AUFGABENSTELLUNG: Warum muss das Zimmer mit den zwei Glaswänden in der Dolomitenhütte laut dem Lesetext inzwischen schon ein Jahr im Voraus gebucht werden? Erkläre es in ein bis drei Sätzen.

───── LESETEXT

Mitten in den Lienzer Dolomiten: Ausflug zur Dolomitenhütte

Die Dolomitenhütte ist DIE Hütte in den Lienzer Dolomiten. Bekannt ist sie nicht nur für eines ihrer sechs Gästezimmer, das zwei der Wände komplett aus Glas hat und damit einen wunderschönen 180°-Blick auf die Berge bietet. Bekannt ist es auch dafür, dass die Hütte mitten in den Fels hineingebaut ist. Ein imposantes Bild! Die Hütte lockt damit Wandersleut wie Fotonerds gleichermaßen. Achja, und Hochzeitspaare!

Ich war oben und habe mich verzaubern lassen. Aber lasst die Bilder für sich selbst sprechen:

Dieses heiß begehrte Zimmer muss mittlerweile schon ein Jahr im voraus gebucht werden, so viele Anfragen gibt es.

Wow!

So schön!

Endlich Osttiroler Schlipfkrapfen – die mir schon so oft empfohlen wurden. Lecker, aber auch ganz schön gehaltvoll!: Teigtaschen mit Kartoffelfüllung in Öl und mit Topfen.

Gut zu wissen: Von der Dolomitenhütte geht im Winter eine Rodelbahn weg. Ganze 6 Kilometer ist die lang und dauert gut mal 30 Minuten. Dafür wird extra zu bestimmten Zeiten die Straße gesperrt. Zur Hütte fahren kann man in dieser Jahreszeit nur zu folgenden Uhrzeiten: 10-11 Uhr, 15-16 Uhr und 18-21 Uhr.

──────────
───── EINGABEDATEN

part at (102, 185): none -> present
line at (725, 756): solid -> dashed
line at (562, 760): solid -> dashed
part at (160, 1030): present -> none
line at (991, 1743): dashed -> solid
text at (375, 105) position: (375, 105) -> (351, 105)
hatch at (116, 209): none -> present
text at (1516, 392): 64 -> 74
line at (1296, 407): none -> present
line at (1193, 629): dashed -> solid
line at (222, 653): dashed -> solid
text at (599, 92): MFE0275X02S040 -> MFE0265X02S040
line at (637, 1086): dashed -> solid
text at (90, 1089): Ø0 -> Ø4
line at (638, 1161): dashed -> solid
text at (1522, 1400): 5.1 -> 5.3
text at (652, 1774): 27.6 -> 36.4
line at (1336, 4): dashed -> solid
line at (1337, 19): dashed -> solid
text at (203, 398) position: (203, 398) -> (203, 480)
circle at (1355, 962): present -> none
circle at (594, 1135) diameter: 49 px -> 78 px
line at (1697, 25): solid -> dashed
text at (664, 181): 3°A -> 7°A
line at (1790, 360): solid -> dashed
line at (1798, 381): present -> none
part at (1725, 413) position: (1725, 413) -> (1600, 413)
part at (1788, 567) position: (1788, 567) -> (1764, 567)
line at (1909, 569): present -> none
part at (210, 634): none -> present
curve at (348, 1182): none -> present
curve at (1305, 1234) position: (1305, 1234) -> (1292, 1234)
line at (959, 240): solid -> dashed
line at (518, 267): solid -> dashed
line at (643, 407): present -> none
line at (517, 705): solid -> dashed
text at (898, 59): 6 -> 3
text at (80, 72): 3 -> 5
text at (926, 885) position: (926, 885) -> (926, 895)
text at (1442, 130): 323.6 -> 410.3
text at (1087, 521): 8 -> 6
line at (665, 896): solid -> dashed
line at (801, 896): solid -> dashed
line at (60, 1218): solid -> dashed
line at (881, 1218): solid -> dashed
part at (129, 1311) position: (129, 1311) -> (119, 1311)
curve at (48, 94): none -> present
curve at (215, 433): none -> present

──────────

ERWARTETE ANTWORT: Für dieses heiß begehrte Zimmer gibt es so viele Anfragen, dass man es mittlerweile schon ein Jahr im Voraus buchen muss.